(Saved data entries)
● ● ● ●

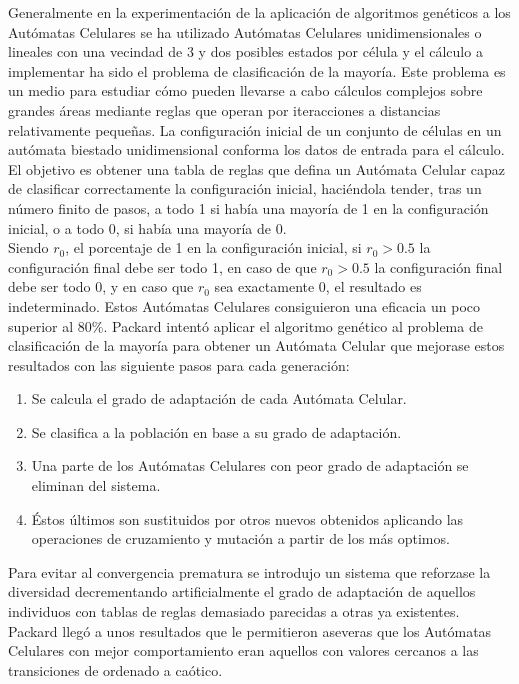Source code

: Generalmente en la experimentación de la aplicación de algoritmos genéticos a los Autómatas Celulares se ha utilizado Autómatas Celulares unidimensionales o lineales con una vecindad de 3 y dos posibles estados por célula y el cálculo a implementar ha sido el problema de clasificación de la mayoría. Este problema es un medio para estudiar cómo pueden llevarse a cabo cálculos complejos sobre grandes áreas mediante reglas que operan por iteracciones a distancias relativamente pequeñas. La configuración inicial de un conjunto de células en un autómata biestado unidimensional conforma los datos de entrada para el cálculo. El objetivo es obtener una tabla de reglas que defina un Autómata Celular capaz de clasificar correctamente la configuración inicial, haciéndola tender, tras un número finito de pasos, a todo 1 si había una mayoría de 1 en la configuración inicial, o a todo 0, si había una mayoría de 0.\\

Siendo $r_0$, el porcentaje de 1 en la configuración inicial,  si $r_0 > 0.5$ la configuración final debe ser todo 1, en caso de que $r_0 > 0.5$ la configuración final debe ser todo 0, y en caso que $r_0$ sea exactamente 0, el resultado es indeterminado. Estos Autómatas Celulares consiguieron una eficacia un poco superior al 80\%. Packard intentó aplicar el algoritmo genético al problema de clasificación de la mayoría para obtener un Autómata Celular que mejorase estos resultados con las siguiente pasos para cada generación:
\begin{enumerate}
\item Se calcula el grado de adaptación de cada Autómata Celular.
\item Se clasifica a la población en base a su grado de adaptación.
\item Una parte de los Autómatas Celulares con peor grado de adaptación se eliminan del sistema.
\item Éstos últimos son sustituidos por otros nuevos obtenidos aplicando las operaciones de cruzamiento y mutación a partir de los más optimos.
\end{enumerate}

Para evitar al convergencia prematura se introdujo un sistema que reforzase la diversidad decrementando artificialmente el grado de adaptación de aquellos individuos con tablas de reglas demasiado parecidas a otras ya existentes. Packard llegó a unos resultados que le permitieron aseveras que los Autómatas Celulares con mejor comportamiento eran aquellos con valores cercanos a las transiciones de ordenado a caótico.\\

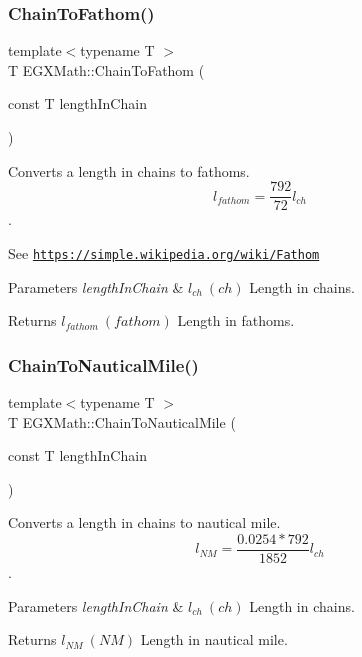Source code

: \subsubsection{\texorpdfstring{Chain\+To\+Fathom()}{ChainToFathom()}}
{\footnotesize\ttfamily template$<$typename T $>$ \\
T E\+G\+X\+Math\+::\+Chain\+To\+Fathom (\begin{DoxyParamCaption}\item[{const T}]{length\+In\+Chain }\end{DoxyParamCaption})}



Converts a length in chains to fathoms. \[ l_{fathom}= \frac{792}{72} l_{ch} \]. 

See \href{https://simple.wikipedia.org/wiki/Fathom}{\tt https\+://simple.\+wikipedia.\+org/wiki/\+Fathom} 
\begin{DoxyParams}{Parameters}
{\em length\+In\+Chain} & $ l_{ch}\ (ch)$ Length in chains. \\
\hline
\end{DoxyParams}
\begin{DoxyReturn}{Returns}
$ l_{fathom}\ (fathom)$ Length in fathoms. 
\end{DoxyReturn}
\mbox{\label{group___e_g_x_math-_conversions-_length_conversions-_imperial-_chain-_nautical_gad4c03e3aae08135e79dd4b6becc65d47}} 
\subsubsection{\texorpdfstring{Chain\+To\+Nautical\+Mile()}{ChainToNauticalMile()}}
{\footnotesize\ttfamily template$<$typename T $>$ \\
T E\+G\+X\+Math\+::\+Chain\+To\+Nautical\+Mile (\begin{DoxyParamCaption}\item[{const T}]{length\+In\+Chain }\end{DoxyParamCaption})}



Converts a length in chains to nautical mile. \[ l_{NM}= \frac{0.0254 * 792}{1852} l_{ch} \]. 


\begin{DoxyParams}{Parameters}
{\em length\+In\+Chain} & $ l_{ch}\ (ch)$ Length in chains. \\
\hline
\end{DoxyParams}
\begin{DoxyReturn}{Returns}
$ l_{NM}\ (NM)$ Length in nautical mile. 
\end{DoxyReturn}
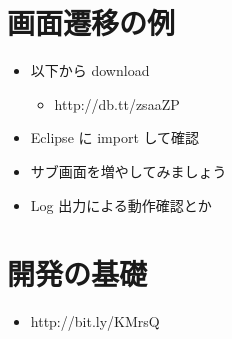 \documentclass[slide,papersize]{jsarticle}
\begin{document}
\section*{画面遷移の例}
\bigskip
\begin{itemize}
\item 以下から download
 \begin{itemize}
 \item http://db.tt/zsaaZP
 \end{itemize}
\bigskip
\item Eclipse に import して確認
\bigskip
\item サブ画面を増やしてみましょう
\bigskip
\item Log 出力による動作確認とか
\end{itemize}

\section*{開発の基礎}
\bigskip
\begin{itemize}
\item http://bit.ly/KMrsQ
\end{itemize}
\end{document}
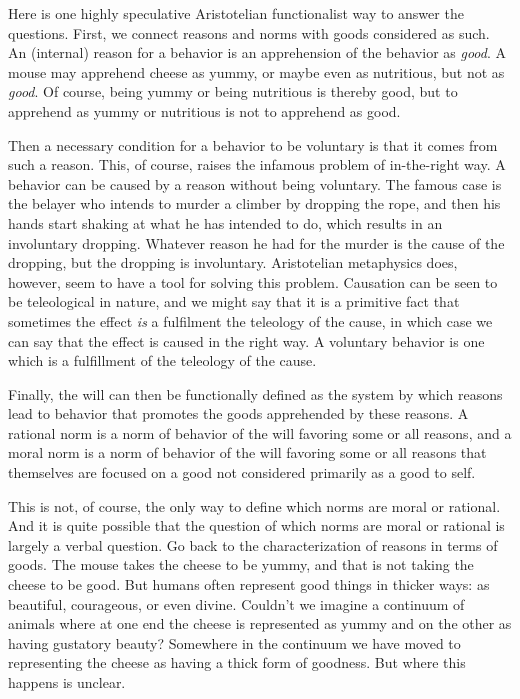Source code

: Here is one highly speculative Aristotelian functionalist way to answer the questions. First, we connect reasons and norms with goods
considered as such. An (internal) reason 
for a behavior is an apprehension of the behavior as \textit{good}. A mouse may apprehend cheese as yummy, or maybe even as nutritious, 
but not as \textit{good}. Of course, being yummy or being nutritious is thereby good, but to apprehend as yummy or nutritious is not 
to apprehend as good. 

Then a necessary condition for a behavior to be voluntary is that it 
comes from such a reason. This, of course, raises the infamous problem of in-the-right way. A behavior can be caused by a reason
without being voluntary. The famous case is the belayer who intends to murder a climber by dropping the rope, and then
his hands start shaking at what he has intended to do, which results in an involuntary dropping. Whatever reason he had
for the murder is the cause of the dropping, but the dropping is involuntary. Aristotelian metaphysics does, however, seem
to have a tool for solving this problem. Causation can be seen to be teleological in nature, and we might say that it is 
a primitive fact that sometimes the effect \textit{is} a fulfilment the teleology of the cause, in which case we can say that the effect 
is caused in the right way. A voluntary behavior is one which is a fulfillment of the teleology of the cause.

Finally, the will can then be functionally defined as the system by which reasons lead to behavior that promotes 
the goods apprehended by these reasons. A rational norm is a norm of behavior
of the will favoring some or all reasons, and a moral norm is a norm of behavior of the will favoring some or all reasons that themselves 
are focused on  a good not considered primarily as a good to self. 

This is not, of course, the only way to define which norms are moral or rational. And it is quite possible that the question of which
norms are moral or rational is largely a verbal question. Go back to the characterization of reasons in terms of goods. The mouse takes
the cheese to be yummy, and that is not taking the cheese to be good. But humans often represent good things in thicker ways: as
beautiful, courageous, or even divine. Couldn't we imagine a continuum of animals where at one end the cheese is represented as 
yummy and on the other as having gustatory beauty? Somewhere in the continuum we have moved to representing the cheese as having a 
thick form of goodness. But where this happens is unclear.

● ● ● ●

Find all lines in the records that hold the word "continuum". Copy them.

beautiful, courageous, or even divine. Couldn't we imagine a continuum of animals where at one end the cheese is represented as 
yummy and on the other as having gustatory beauty? Somewhere in the continuum we have moved to representing the cheese as having a 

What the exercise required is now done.